▸ Tasks to carry out
1. Rewrite the part of the Erin Khar interview that opens with the words containing "12TH STREET: As" and closes with "The New School?", swapping "succinct" for "brief".
2. Summarize the Erin Khar interview in two sentences.
3. Write the next part of the Erin Khar interview, continuing from where it stops.

▸ Selected excerpt
+ + + + + + +

Erin Khar’s debut memoir, Strung Out: One Last Hit and Other Lies that Nearly Killed Me (Park Row Books 2/25/20) has appeared on most anticipated lists from The Rumpus, SELF, Apple Books, Goodreads, Bitch Media, Alma, and others. Her work has been featured in Marie Claire, SELF, Esquire, Cosmopolitan, HuffPost, and Salon. Erin Khar is a New School alumna, who graduated in 2014 with a Liberal Arts BA with a focus in Creative Writing.

She writes a popular weekly advice column, Ask Erin . Her personal experiences with addiction and recovery have led her to work within the substance abuse field as a panelist and keynote speaker on the topic of treating addiction.


 

12TH STREET: As a [former] Ravishly editor who has published many New School students, what advice do you have for aspiring writers? 

ERIN KHAR: Get to know the publications you’re pitching, look at what they’ve published recently, their tone, length of pieces, etc. When pitching an editor, put a headline in the subject line that you can picture running on that site or in that publication. Keep your pitch succinct, displaying a narrative arc. 

STREET: The gig economy has students facing employment instability after graduation. What was your first job after graduating from The New School? 

KHAR: I started freelancing before graduation. Freelancing was definitely where I got my footing. That said, it is tough to make a living as a freelancer. Moving into editing at Ravishly gave me much needed stability. 

STREET: You’ve written poignantly in Salon about how important a role compassion plays as part of the recovery process for addiction. How does someone show compassion to a loved one struggling with addiction while maintaining healthy boundaries? 

KHAR: The most important thing to remember when you’re dealing with a loved one struggling with addiction is that they are a human being struggling with a human condition. Addiction is not a moral failing. 

What do personal boundaries look like when you have someone in your life struggling with addiction? Drugs aren’t allowed in my house. You can’t drive my car. I am not participating in illegal activity with you. I’m not covering up for you. If you are violent, physically or verbally, I will remove myself.

+ + + + + + +

▸ Material
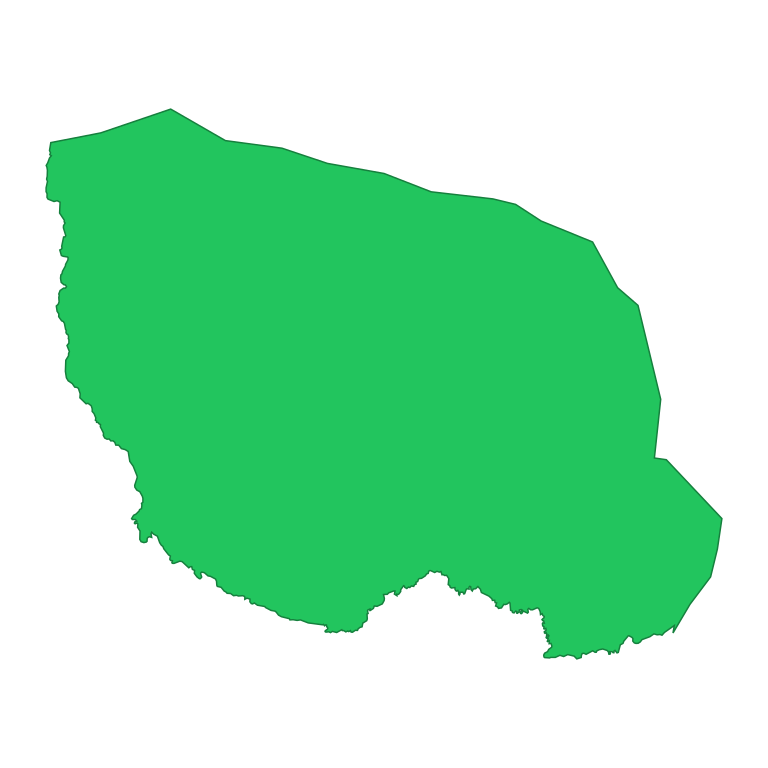 the district of Yunyoo-nasuan, Northern, Ghana
{"feature_id": "2480657B16330149254954", "entity_name": "Yunyoo-nasuan", "entity_type": "district", "adm_level": 2, "iso_a3": "GHA", "parent_name": "Ghana", "parent_adm1": "Northern", "projection": "robinson", "projection_center": [-0.116, 10.434], "detail": "fine", "context": "isolated", "style": "filled", "palette": "green", "viewbox_px": 768, "rotation_deg": 0, "n_neighbors": 0, "source": "geoboundaries", "source_scale": "gbopen_adm2", "svg_char_len": 6033}
<svg xmlns="http://www.w3.org/2000/svg" viewBox="0 0 768 768"><path d="M673.0,633.0L690.0,604.3L710.6,576.9L717.4,549.0L721.9,518.6L666.3,459.7L654.4,458.0L660.7,399.3L638.0,305.4L617.6,287.7L592.6,242.0L541.1,221.0L515.6,204.4L492.9,198.9L431.1,191.8L384.1,173.5L327.4,163.4L282.0,148.2L225.4,140.6L170.7,109.1L100.7,132.9L50.8,142.6L49.5,150.5L50.5,152.8L49.8,154.7L51.3,155.7L49.5,158.0L47.7,162.9L46.2,165.5L46.9,167.1L47.4,170.2L47.2,176.3L46.6,179.1L47.5,181.4L46.1,187.8L46.1,191.7L47.1,193.7L47.0,197.4L48.0,199.1L54.0,201.5L57.1,200.7L60.1,202.2L59.6,213.1L64.3,220.2L64.2,221.9L65.1,223.0L63.5,225.7L63.4,227.8L65.8,235.7L65.1,236.8L63.6,237.0L61.7,246.3L62.0,248.1L61.4,249.2L59.8,250.0L61.4,255.5L63.2,256.3L67.6,257.0L68.1,257.6L67.9,260.0L65.6,264.3L65.4,266.0L62.5,271.3L62.0,273.7L60.9,274.9L60.5,278.2L61.2,282.4L64.0,284.8L65.4,284.9L66.5,286.7L65.5,288.1L63.6,288.1L60.1,290.5L58.8,294.0L59.2,295.3L58.8,297.5L59.1,301.9L58.1,304.4L56.3,306.0L57.1,311.3L58.8,313.9L58.7,316.7L61.6,320.8L63.3,321.5L64.4,323.3L65.6,329.5L66.2,330.3L66.0,332.6L66.7,334.0L67.9,334.5L68.6,336.8L68.3,338.7L68.9,339.5L68.9,343.1L67.0,345.5L69.4,351.6L68.6,353.4L68.5,355.8L65.8,360.2L65.4,371.3L66.4,377.8L68.2,380.8L72.3,383.6L74.7,387.1L77.2,387.5L78.4,388.4L80.2,393.8L79.9,397.8L86.1,403.8L88.0,403.3L91.2,405.7L92.2,408.8L92.2,411.5L94.0,413.5L95.8,417.9L95.4,420.3L96.6,421.1L96.6,422.3L98.4,422.7L99.0,423.8L100.5,424.5L100.3,426.7L103.5,433.1L103.3,435.4L104.7,438.0L107.0,439.2L109.2,439.0L110.8,440.9L113.0,440.8L114.8,442.3L115.8,445.1L118.7,445.2L121.4,448.6L125.2,449.6L128.2,451.5L129.8,461.4L133.2,466.2L137.1,476.0L137.2,477.6L134.7,485.3L134.9,487.3L136.8,490.1L139.8,491.7L142.3,496.2L142.9,498.3L142.9,502.2L141.5,503.4L141.9,504.9L141.5,508.6L139.6,509.6L139.1,511.0L136.0,514.1L133.6,515.3L131.6,518.6L132.3,519.5L135.3,519.5L136.8,521.1L134.8,521.9L134.4,523.1L135.1,523.8L137.1,523.1L137.9,523.9L137.6,527.3L140.0,531.0L139.8,539.4L141.1,541.7L143.9,542.6L146.2,542.1L147.0,541.4L147.2,538.5L147.9,537.4L149.4,536.7L151.7,537.4L151.0,533.8L151.7,532.2L153.4,534.0L157.4,536.2L159.7,542.7L161.4,545.3L162.9,546.4L163.8,548.8L168.6,554.9L170.4,556.0L169.8,559.2L170.5,560.4L172.4,560.7L171.9,562.8L172.5,563.3L174.0,563.4L179.8,561.2L182.1,561.6L188.8,567.8L190.3,566.7L191.7,566.6L192.4,569.4L194.6,570.4L194.3,573.3L197.1,577.0L199.4,578.7L200.5,578.6L201.7,577.0L200.6,573.6L201.0,572.6L201.8,572.1L204.4,572.7L208.0,575.9L210.4,576.3L215.5,579.0L216.5,581.2L216.8,585.2L217.3,586.4L221.1,587.3L224.2,591.1L225.8,591.9L227.1,593.3L230.6,593.5L233.6,595.7L236.5,595.3L238.4,596.0L242.7,595.7L244.1,596.2L244.9,597.2L244.8,599.3L247.0,598.2L250.0,599.1L249.9,601.8L251.3,603.6L252.6,603.9L254.4,603.0L257.4,605.2L264.8,606.5L265.5,607.5L271.0,610.4L274.9,611.1L276.2,612.1L278.5,615.1L281.4,616.7L289.4,618.7L289.9,619.9L293.1,619.7L297.1,620.4L300.4,619.9L308.2,622.9L322.6,624.8L323.5,624.4L324.5,625.8L325.6,624.9L326.5,625.0L326.7,626.8L327.4,627.1L327.8,628.2L327.6,629.1L325.3,630.7L325.1,631.6L325.9,632.1L328.9,631.8L330.5,632.6L332.3,631.4L336.7,632.5L341.8,629.7L342.3,630.6L343.8,630.6L345.8,631.9L347.8,631.0L348.8,631.6L350.4,630.6L351.1,632.1L352.6,632.2L355.3,630.3L357.5,630.4L358.1,628.9L359.8,627.5L362.1,626.8L362.8,623.1L366.7,620.7L367.3,618.9L367.0,614.0L368.1,613.5L367.5,610.9L367.9,609.9L370.0,609.0L369.9,610.5L370.3,610.5L373.4,608.4L374.3,606.0L377.1,606.3L382.3,603.9L384.1,600.6L384.4,598.6L383.5,594.5L387.3,594.3L388.8,592.8L394.0,590.9L395.0,591.0L394.4,594.1L396.9,595.7L396.8,594.2L398.0,594.5L399.0,593.9L400.7,591.5L400.7,589.7L403.6,585.7L404.4,586.2L404.8,587.4L406.8,588.5L408.4,587.1L409.8,587.5L411.3,586.0L413.7,586.4L414.5,584.7L416.1,584.1L415.9,582.3L417.7,581.5L418.4,579.3L419.2,578.6L421.6,578.3L425.4,575.8L426.5,574.0L428.2,573.4L428.7,571.3L429.6,570.6L430.6,570.6L434.7,572.5L436.9,571.3L439.4,572.1L440.9,571.5L442.0,574.8L443.1,574.6L444.7,575.5L446.6,575.3L448.8,578.6L448.2,584.6L449.7,585.6L450.2,587.2L451.4,588.0L454.9,587.6L455.1,589.6L456.1,590.9L456.8,591.1L457.8,590.4L458.7,592.1L458.6,594.0L459.3,595.1L460.0,594.0L460.0,592.3L462.8,592.2L463.9,594.0L464.7,593.6L466.2,589.4L466.9,588.8L469.1,589.1L469.0,587.2L469.8,586.3L470.7,586.7L471.0,589.6L472.3,591.0L473.3,589.0L475.7,588.7L477.9,586.5L480.4,589.3L481.4,592.5L488.9,596.1L491.8,598.7L492.4,600.4L494.7,600.3L495.1,602.6L496.6,602.9L495.6,606.0L497.6,606.9L498.5,608.4L501.5,607.9L503.8,604.3L505.0,604.6L507.3,603.9L509.3,602.3L510.0,603.1L510.6,610.3L512.3,611.1L512.4,612.2L513.0,612.7L514.1,612.9L515.7,611.1L516.9,611.6L516.7,613.1L517.4,613.3L519.0,612.0L519.4,609.9L521.2,609.5L522.1,610.0L520.1,612.4L520.7,613.5L521.5,613.6L522.4,612.7L523.1,611.0L527.5,613.1L528.3,612.2L527.8,609.4L528.8,608.4L530.7,609.8L532.6,609.8L537.1,607.8L538.7,608.4L540.2,611.7L540.5,614.6L542.1,613.6L542.9,615.5L544.2,616.4L544.0,617.7L542.0,619.5L542.6,620.6L543.6,620.7L544.3,623.1L542.8,622.9L542.4,623.6L542.7,625.9L544.0,626.7L543.8,628.7L544.7,629.0L545.8,628.4L546.1,629.6L546.0,630.5L544.3,631.7L544.5,632.9L545.1,633.4L546.1,632.6L546.8,633.9L546.6,635.7L548.2,634.9L548.9,635.6L548.5,636.9L546.4,636.8L546.1,637.3L546.5,638.1L548.2,638.7L547.3,641.3L547.7,641.6L549.3,640.7L549.1,643.7L551.0,643.4L551.9,646.0L551.6,647.3L548.7,649.4L547.6,651.6L544.6,653.2L543.7,655.1L544.0,657.0L544.7,657.6L549.6,657.9L550.8,657.4L555.3,657.4L559.9,655.3L563.7,656.5L567.7,654.6L574.1,656.1L576.8,658.9L581.2,657.5L581.4,655.3L582.2,653.5L583.9,653.3L586.1,654.3L592.7,650.8L595.1,652.3L596.3,652.2L596.8,650.9L599.3,649.7L602.8,649.0L607.2,650.5L608.4,651.8L608.9,654.2L610.0,654.2L610.4,653.4L609.8,651.6L612.1,651.7L613.1,652.7L613.9,652.7L614.1,650.9L615.0,650.4L617.0,652.9L618.3,652.4L620.3,644.8L623.0,643.4L623.8,641.2L628.2,635.9L628.9,635.7L632.0,637.4L632.9,638.5L632.8,641.1L634.3,642.9L635.9,643.4L638.1,643.3L640.3,641.9L642.0,639.6L649.9,636.7L653.9,633.9L657.1,634.8L660.0,634.5L662.0,635.2L664.5,632.4L674.3,625.5L673.0,633.0Z" fill="#22c55e" stroke="#15803d" stroke-width="1.5"/></svg>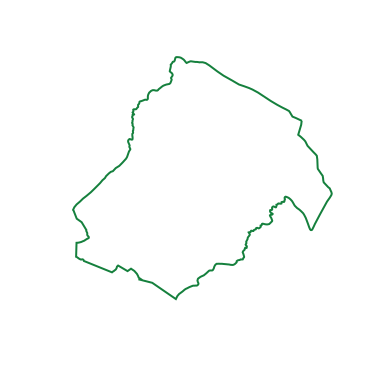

+ + + + + + +

▸ Responses
1.
12TH STREET: As a [former] Ravishly editor who has published many New School students, what advice do you have for aspiring writers? 

ERIN KHAR: Get to know the publications you’re pitching, look at what they’ve published recently, their tone, length of pieces, etc. When pitching an editor, put a headline in the subject line that you can picture running on that site or in that publication. Keep your pitch brief, displaying a narrative arc. 

STREET: The gig economy has students facing employment instability after graduation. What was your first job after graduating from The New School?

2. Erin Khar, a 2014 New School graduate whose memoir Strung Out appeared on many most anticipated lists, writes a weekly advice column and speaks on treating addiction. In the interview she tells writers to study the publications they pitch and keep pitches succinct, recalls freelancing before moving into editing at Ravishly, and says addiction is a human condition rather than a moral failing, so loved ones should show compassion while holding clear boundaries.

3.
We can still set boundaries without completely cutting someone off. We do this by picking up the phone, helping to whatever degree we have the bandwidth for when they reach out for help. We can direct them to harm reduction services so they don’t die. We can share a meal with them; remind them they are worthy of love, shelter, food, employment, friendship, happiness. Coming from this position, we can remind them that they have not lost their humanity. 

STREET: In your new book Strung Out, you write about watching Beverly Hills, 90210 with your adolescent son as a way of teaching him about the perils of drug use.

Which characters did you and your son identify with the most? What would you do if you found out your son was using?

KHAR: I think my son, now 16, is just beginning to identify with the characters. I think we’d both agree he is a David Silver! For me, I have always related to Kelly Taylor and Dylan McKay. Both of them had a lot of emotional pain and trauma to deal with and they both dealt with self-esteem and addiction issues.

If I found out my son was using, I would confront the situation—with compassion, without judgment. I’d do as I’ve had to do with people I loved in the past—set boundaries and do everything I can to get him the help he needed. 

STREET: Addicts balance on a double-edged sword when it comes to being criminalized by the government while at the same time being moralized by society at large. What do you think is really at the heart of addiction?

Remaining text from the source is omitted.